What is configuartion required to get data from object storage by SWIFT in Spark

780 views Asked by At

I go through document but still it is very much confusing how to get data from swift.

I configured swift in my one linux machine. By using below command I am able to get container list,

swift -A https://acc.objectstorage.softlayer.net/auth/v1.0/ -U username -K passwordkey list

I seen many blog for blumix(https://console.ng.bluemix.net/docs/services/AnalyticsforApacheSpark/index-gentopic1.html#genTopProcId2) and written the below code

sc.textFile("swift://container.myacct/file.xml")

I am looking to integrate in java spark. Where need to configure object storage credential in java code. Is there any sample code or blog?

1

There are 1 answers

0
Sanjay.Joshi On

This notebook illustrates a number of ways to load data using the Scala language. Scala runs on the JVM. Java and Scala classes can be freely mixed, no matter whether they reside in different projects or in the same. Looking at the mechanics of how Scala code interacts with Openstack Swift object storage should help guide you to craft a Java equivalent.

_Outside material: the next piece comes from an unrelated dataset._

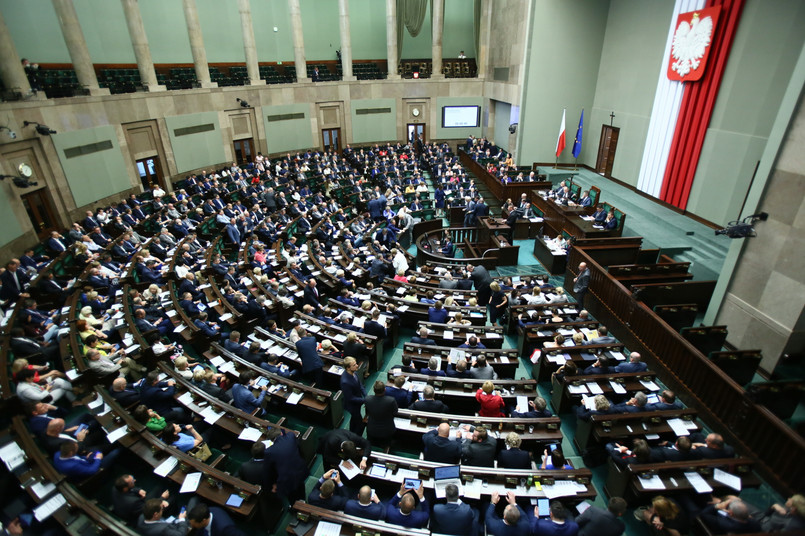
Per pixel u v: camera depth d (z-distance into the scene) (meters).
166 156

From the above notebook, here are some steps illustrating how to configure and extract data from an Openstack Swift Object Storage instance using the Stocator library using the Scala language. The swift url decomposes into:

swift2d :// container . myacct / filename.extension
  ^            ^          ^            ^
stocator     name of   namespace    object storage
protocol     container               filename

Imports

import org.apache.spark.SparkContext
import scala.util.control.NonFatal
import play.api.libs.json.Json

val sqlctx = new SQLContext(sc)
val scplain = sqlctx.sparkContext

Sample Creds

// @hidden_cell
var credentials = scala.collection.mutable.HashMap[String, String](
  "auth_url"->"https://identity.open.softlayer.com",
  "project"->"object_storage_3xxxxxx3_xxxx_xxxx_xxxx_xxxxxxxxxxxx",
  "project_id"->"6xxxxxxxxxx04fxxxxxxxxxx6xxxxxx7",
  "region"->"dallas",
  "user_id"->"cxxxxxxxxxxaxxxxxxxxxx1xxxxxxxxx",
  "domain_id"->"cxxxxxxxxxxaxxyyyyyyxx1xxxxxxxxx",
  "domain_name"->"853255",
  "username"->"Admin_cxxxxxxxxxxaxxxxxxxxxx1xxxxxxxxx",
  "password"->"""&M7372!FAKE""",
  "container"->"notebooks",
  "tenantId"->"undefined",
  "filename"->"file.xml"
)

Helper Method

def setRemoteObjectStorageConfig(name:String, sc: SparkContext, dsConfiguration:String) : Boolean = {
    try {
        val result = scala.util.parsing.json.JSON.parseFull(dsConfiguration)
        result match {
            case Some(e:Map[String,String]) => {
                val prefix = "fs.swift2d.service." + name
                val hconf = sc.hadoopConfiguration
                hconf.set("fs.swift2d.impl","com.ibm.stocator.fs.ObjectStoreFileSystem")
                hconf.set(prefix + ".auth.url", e("auth_url") + "/v3/auth/tokens")
                hconf.set(prefix + ".tenant", e("project_id"))
                hconf.set(prefix + ".username", e("user_id"))
                hconf.set(prefix + ".password", e("password"))
                hconf.set(prefix + "auth.method", "keystoneV3")
                hconf.set(prefix + ".region", e("region"))
                hconf.setBoolean(prefix + ".public", true)
                println("Successfully modified sparkcontext object with remote Object Storage Credentials using datasource name " + name)
                println("")
                return true
            }
            case None => println("Failed.")
                return false
        }
    }
    catch {
       case NonFatal(exc) => println(exc)
           return false
    }
}

Load the Data

val setObjStor = setRemoteObjectStorageConfig("sparksql", scplain, Json.toJson(credentials.toMap).toString)
val data_rdd = scplain.textFile("swift2d://notebooks.sparksql/" + credentials("filename"))
data_rdd.take(5)